The meeting last Friday was arranged by West Cornwall MP Derek Thomas after he was contacted by villagers who have set up a petition demanding action over the continuing stench from the plant – a smell which was particularly bad in the recent spell of warm weather.
Mike Matthews, one of the residents at the meeting, said it had been ‘unbearable’ at times – over the May Bank Holiday his seven-year-old daughter had gone outside and been physically sick.
“The issue of smell from the treatment works has been going on for in excess of 20 years but it’s 2017 now and the time has come for us to say ‘enough is enough’,” he said.
“As residents, we can’t go out into our gardens on nice days or leave our windows open – it’s an embarrassment having people round to the house and the quality of life is miserable.
“In addition, the A30, which runs next to the treatment works, is the gateway to West Cornwall and the smell gives a terrible impression for visitors – what an embarrassment for our tourism industry.”
As well as the smell, the residents also complained about the difficulty in logging complaints with SWW as well as issues around sound and light pollution and the movement of heavy goods vehicles.
During a tour of the plant residents identified a noxious smell coming from one of the older tanks – a tank which is due to be replaced later this year as part of an ongoing £8 million investment programme.

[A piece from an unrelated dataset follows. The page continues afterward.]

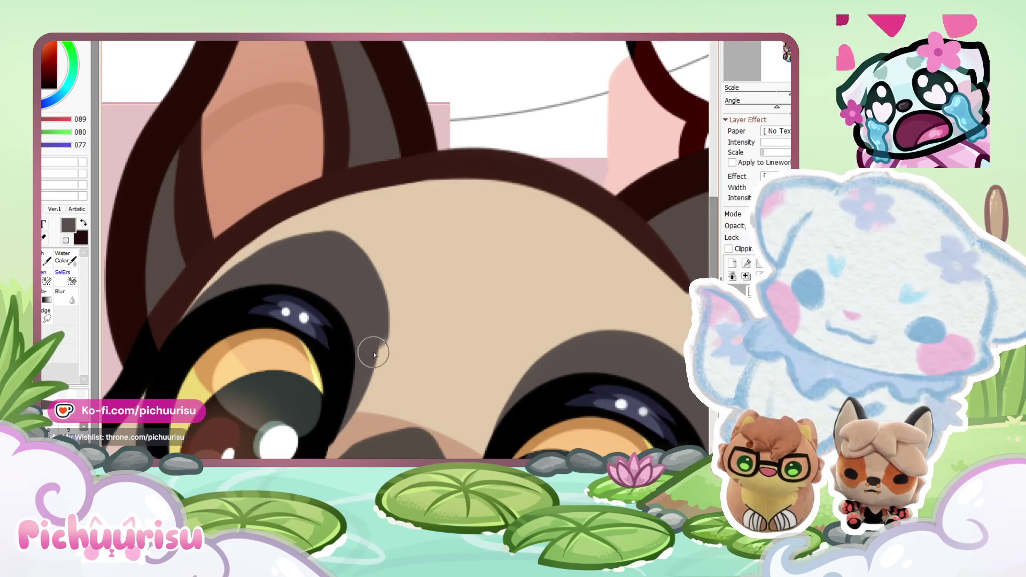
scroll(433, 314, down, 2)
scroll(433, 314, up, 1)
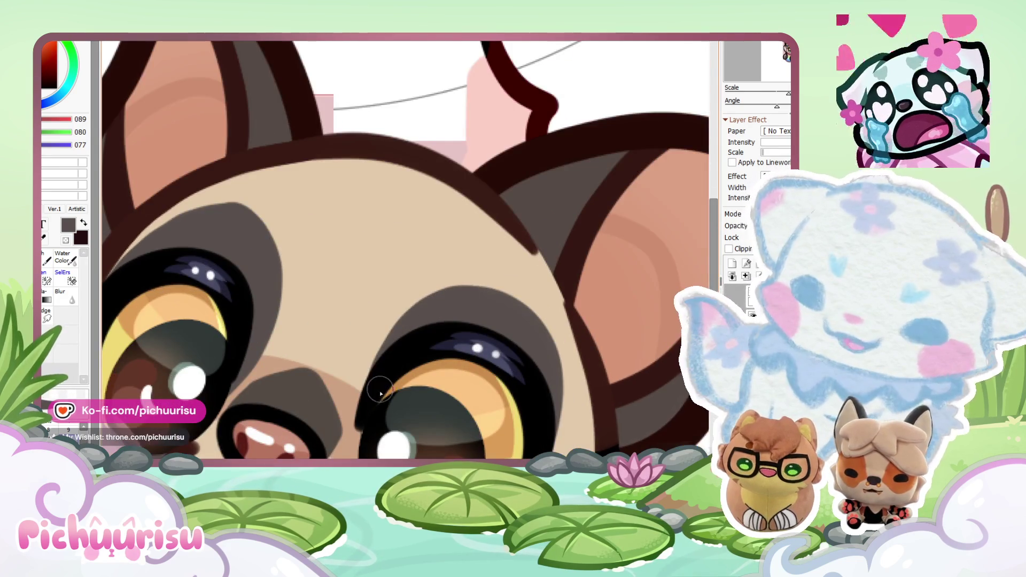
scroll(369, 396, up, 2)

Afterwards an action plan was agreed which included SWW saying they would consult specialists to see if temporary measures could be introduced to prevent the smell coming from the tank identified by residents.
SWW also agreed to take immediate action to improve communication links between the plant and local villagers – by inviting residents on to the odour liaison group and by introducing a texting line which has been successful in other parts of the county; they would also investigate the possibility of installing odour detection equipment around the site.

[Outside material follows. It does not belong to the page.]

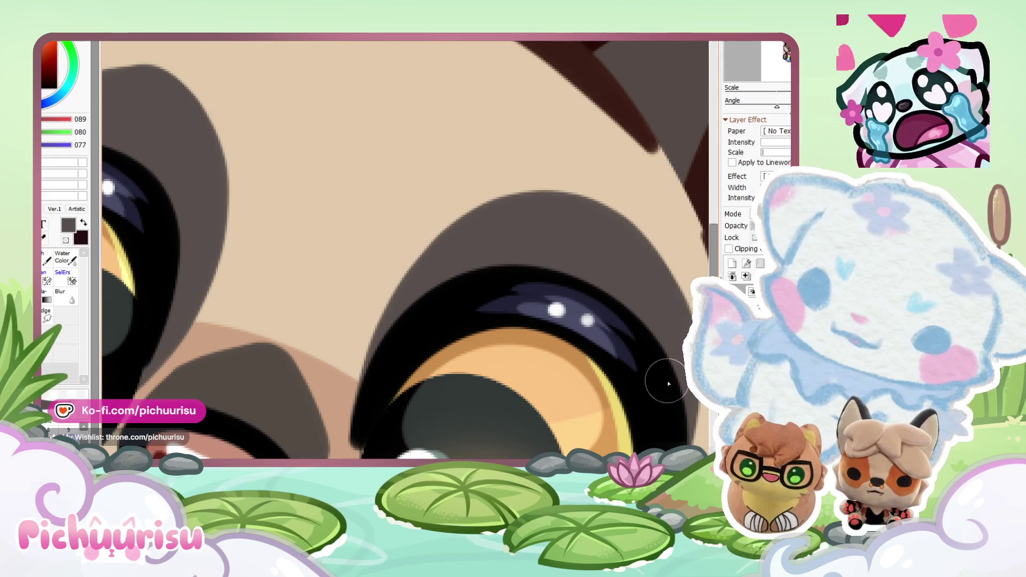
scroll(514, 213, down, 3)
scroll(390, 379, up, 3)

Mr Thomas said it had been a “very constructive meeting” and the first step towards “restoring trust and dialogue” between SWW and the local community.
“There is no doubt that the residents of St Erth have had to put up with a sickening smell for far too long,” he said.
“If SWW need to install new technology and equipment to deal with the problem, I will do all I can to put pressure on the top management of SWW to ensure that that investment happens but I hope that the action plan put in place on Friday will result in measures that will resolve the problems very speedily.
“There seems to be a spirit of co-operation from both sides and a resolve to find a permanent solution.”